··· DATA FOR REVIEW
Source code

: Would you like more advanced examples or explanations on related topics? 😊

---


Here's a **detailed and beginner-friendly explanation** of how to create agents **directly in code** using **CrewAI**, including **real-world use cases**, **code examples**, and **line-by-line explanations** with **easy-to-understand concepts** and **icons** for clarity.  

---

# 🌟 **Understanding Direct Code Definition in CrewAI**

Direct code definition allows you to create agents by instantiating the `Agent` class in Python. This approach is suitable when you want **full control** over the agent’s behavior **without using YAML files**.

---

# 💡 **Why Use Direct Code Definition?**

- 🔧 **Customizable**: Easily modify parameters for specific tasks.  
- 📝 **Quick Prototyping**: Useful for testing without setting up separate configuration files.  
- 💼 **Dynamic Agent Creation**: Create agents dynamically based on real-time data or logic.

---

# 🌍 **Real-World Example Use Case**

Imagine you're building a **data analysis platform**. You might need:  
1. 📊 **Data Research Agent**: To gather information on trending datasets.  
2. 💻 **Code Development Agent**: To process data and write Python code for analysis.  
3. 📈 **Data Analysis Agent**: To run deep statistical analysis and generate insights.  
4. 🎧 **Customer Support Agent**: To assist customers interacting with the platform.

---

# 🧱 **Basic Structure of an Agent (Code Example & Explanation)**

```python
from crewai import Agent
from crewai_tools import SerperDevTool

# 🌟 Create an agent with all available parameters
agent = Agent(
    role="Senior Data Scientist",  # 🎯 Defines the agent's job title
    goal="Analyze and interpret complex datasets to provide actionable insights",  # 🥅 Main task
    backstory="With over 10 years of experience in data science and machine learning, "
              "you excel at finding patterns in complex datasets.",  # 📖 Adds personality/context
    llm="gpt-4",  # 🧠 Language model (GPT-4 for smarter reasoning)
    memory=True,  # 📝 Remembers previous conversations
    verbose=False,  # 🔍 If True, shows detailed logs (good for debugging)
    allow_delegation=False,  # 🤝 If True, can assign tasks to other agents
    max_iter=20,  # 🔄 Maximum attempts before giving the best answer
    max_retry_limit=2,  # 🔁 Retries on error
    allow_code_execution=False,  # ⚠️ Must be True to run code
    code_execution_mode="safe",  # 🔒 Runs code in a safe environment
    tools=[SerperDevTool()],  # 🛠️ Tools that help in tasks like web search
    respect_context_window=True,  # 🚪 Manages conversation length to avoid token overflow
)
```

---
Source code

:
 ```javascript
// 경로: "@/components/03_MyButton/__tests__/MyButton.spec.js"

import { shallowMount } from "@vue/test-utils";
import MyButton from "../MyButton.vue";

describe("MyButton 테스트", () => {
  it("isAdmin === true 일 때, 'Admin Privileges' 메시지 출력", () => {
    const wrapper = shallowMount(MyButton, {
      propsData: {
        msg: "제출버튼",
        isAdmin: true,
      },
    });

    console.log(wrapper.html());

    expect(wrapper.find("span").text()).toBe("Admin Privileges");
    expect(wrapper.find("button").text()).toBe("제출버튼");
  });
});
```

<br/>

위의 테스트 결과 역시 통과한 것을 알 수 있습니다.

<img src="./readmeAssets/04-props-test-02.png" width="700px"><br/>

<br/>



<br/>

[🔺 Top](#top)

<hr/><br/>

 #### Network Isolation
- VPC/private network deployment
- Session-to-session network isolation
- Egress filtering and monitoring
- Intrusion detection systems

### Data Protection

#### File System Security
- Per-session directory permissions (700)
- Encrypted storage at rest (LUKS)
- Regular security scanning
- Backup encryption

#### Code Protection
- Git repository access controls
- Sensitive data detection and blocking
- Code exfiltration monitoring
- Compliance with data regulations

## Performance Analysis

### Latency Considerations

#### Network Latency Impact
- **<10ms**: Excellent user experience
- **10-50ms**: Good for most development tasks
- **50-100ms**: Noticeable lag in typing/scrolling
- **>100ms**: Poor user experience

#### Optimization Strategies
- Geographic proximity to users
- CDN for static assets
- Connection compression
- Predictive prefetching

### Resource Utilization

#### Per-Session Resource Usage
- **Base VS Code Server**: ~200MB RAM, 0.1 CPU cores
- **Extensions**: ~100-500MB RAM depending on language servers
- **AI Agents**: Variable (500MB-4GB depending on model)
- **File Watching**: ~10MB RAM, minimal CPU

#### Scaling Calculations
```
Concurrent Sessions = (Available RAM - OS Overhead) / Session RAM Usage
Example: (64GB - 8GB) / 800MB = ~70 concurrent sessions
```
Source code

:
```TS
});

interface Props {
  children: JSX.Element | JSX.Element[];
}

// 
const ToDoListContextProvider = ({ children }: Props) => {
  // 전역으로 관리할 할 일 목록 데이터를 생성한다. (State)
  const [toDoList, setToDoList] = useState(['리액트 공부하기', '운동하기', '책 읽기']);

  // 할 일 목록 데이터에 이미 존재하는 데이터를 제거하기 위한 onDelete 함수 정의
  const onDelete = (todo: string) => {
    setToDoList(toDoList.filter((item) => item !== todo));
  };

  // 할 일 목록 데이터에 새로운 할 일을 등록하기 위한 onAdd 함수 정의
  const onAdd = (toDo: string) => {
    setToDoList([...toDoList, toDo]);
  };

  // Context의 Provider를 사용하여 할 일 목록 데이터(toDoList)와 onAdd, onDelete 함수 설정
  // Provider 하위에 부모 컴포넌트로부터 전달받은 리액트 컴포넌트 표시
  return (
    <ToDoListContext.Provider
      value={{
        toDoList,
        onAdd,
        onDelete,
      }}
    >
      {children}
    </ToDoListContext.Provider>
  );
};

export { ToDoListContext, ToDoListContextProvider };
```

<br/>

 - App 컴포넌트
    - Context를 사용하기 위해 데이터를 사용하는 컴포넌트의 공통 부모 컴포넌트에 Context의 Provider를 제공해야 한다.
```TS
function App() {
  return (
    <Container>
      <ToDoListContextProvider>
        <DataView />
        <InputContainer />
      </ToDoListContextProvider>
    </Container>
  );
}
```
······
▸ **TASK OBJECTIVE**
All of the data should be retyped exactly.

▸ **SOLUTION FOR THIS EXERCISE**
Source code

: Would you like more advanced examples or explanations on related topics? 😊

---


Here's a **detailed and beginner-friendly explanation** of how to create agents **directly in code** using **CrewAI**, including **real-world use cases**, **code examples**, and **line-by-line explanations** with **easy-to-understand concepts** and **icons** for clarity.  

---

# 🌟 **Understanding Direct Code Definition in CrewAI**

Direct code definition allows you to create agents by instantiating the `Agent` class in Python. This approach is suitable when you want **full control** over the agent’s behavior **without using YAML files**.

---

# 💡 **Why Use Direct Code Definition?**

- 🔧 **Customizable**: Easily modify parameters for specific tasks.  
- 📝 **Quick Prototyping**: Useful for testing without setting up separate configuration files.  
- 💼 **Dynamic Agent Creation**: Create agents dynamically based on real-time data or logic.

---

# 🌍 **Real-World Example Use Case**

Imagine you're building a **data analysis platform**. You might need:  
1. 📊 **Data Research Agent**: To gather information on trending datasets.  
2. 💻 **Code Development Agent**: To process data and write Python code for analysis.  
3. 📈 **Data Analysis Agent**: To run deep statistical analysis and generate insights.  
4. 🎧 **Customer Support Agent**: To assist customers interacting with the platform.

---

# 🧱 **Basic Structure of an Agent (Code Example & Explanation)**

```python
from crewai import Agent
from crewai_tools import SerperDevTool

# 🌟 Create an agent with all available parameters
agent = Agent(
    role="Senior Data Scientist",  # 🎯 Defines the agent's job title
    goal="Analyze and interpret complex datasets to provide actionable insights",  # 🥅 Main task
    backstory="With over 10 years of experience in data science and machine learning, "
              "you excel at finding patterns in complex datasets.",  # 📖 Adds personality/context
    llm="gpt-4",  # 🧠 Language model (GPT-4 for smarter reasoning)
    memory=True,  # 📝 Remembers previous conversations
    verbose=False,  # 🔍 If True, shows detailed logs (good for debugging)
    allow_delegation=False,  # 🤝 If True, can assign tasks to other agents
    max_iter=20,  # 🔄 Maximum attempts before giving the best answer
    max_retry_limit=2,  # 🔁 Retries on error
    allow_code_execution=False,  # ⚠️ Must be True to run code
    code_execution_mode="safe",  # 🔒 Runs code in a safe environment
    tools=[SerperDevTool()],  # 🛠️ Tools that help in tasks like web search
    respect_context_window=True,  # 🚪 Manages conversation length to avoid token overflow
)
```

---
Source code

:
 ```javascript
// 경로: "@/components/03_MyButton/__tests__/MyButton.spec.js"

import { shallowMount } from "@vue/test-utils";
import MyButton from "../MyButton.vue";

describe("MyButton 테스트", () => {
  it("isAdmin === true 일 때, 'Admin Privileges' 메시지 출력", () => {
    const wrapper = shallowMount(MyButton, {
      propsData: {
        msg: "제출버튼",
        isAdmin: true,
      },
    });

    console.log(wrapper.html());

    expect(wrapper.find("span").text()).toBe("Admin Privileges");
    expect(wrapper.find("button").text()).toBe("제출버튼");
  });
});
```

<br/>

위의 테스트 결과 역시 통과한 것을 알 수 있습니다.

<img src="./readmeAssets/04-props-test-02.png" width="700px"><br/>

<br/>



<br/>

[🔺 Top](#top)

<hr/><br/>

 #### Network Isolation
- VPC/private network deployment
- Session-to-session network isolation
- Egress filtering and monitoring
- Intrusion detection systems

### Data Protection

#### File System Security
- Per-session directory permissions (700)
- Encrypted storage at rest (LUKS)
- Regular security scanning
- Backup encryption

#### Code Protection
- Git repository access controls
- Sensitive data detection and blocking
- Code exfiltration monitoring
- Compliance with data regulations

## Performance Analysis

### Latency Considerations

#### Network Latency Impact
- **<10ms**: Excellent user experience
- **10-50ms**: Good for most development tasks
- **50-100ms**: Noticeable lag in typing/scrolling
- **>100ms**: Poor user experience

#### Optimization Strategies
- Geographic proximity to users
- CDN for static assets
- Connection compression
- Predictive prefetching

### Resource Utilization

#### Per-Session Resource Usage
- **Base VS Code Server**: ~200MB RAM, 0.1 CPU cores
- **Extensions**: ~100-500MB RAM depending on language servers
- **AI Agents**: Variable (500MB-4GB depending on model)
- **File Watching**: ~10MB RAM, minimal CPU

#### Scaling Calculations
```
Concurrent Sessions = (Available RAM - OS Overhead) / Session RAM Usage
Example: (64GB - 8GB) / 800MB = ~70 concurrent sessions
```
Source code

:
```TS
});

interface Props {
  children: JSX.Element | JSX.Element[];
}

// 
const ToDoListContextProvider = ({ children }: Props) => {
  // 전역으로 관리할 할 일 목록 데이터를 생성한다. (State)
  const [toDoList, setToDoList] = useState(['리액트 공부하기', '운동하기', '책 읽기']);

  // 할 일 목록 데이터에 이미 존재하는 데이터를 제거하기 위한 onDelete 함수 정의
  const onDelete = (todo: string) => {
    setToDoList(toDoList.filter((item) => item !== todo));
  };

  // 할 일 목록 데이터에 새로운 할 일을 등록하기 위한 onAdd 함수 정의
  const onAdd = (toDo: string) => {
    setToDoList([...toDoList, toDo]);
  };

  // Context의 Provider를 사용하여 할 일 목록 데이터(toDoList)와 onAdd, onDelete 함수 설정
  // Provider 하위에 부모 컴포넌트로부터 전달받은 리액트 컴포넌트 표시
  return (
    <ToDoListContext.Provider
      value={{
        toDoList,
        onAdd,
        onDelete,
      }}
    >
      {children}
    </ToDoListContext.Provider>
  );
};

export { ToDoListContext, ToDoListContextProvider };
```

<br/>

 - App 컴포넌트
    - Context를 사용하기 위해 데이터를 사용하는 컴포넌트의 공통 부모 컴포넌트에 Context의 Provider를 제공해야 한다.
```TS
function App() {
  return (
    <Container>
      <ToDoListContextProvider>
        <DataView />
        <InputContainer />
      </ToDoListContextProvider>
    </Container>
  );
}
```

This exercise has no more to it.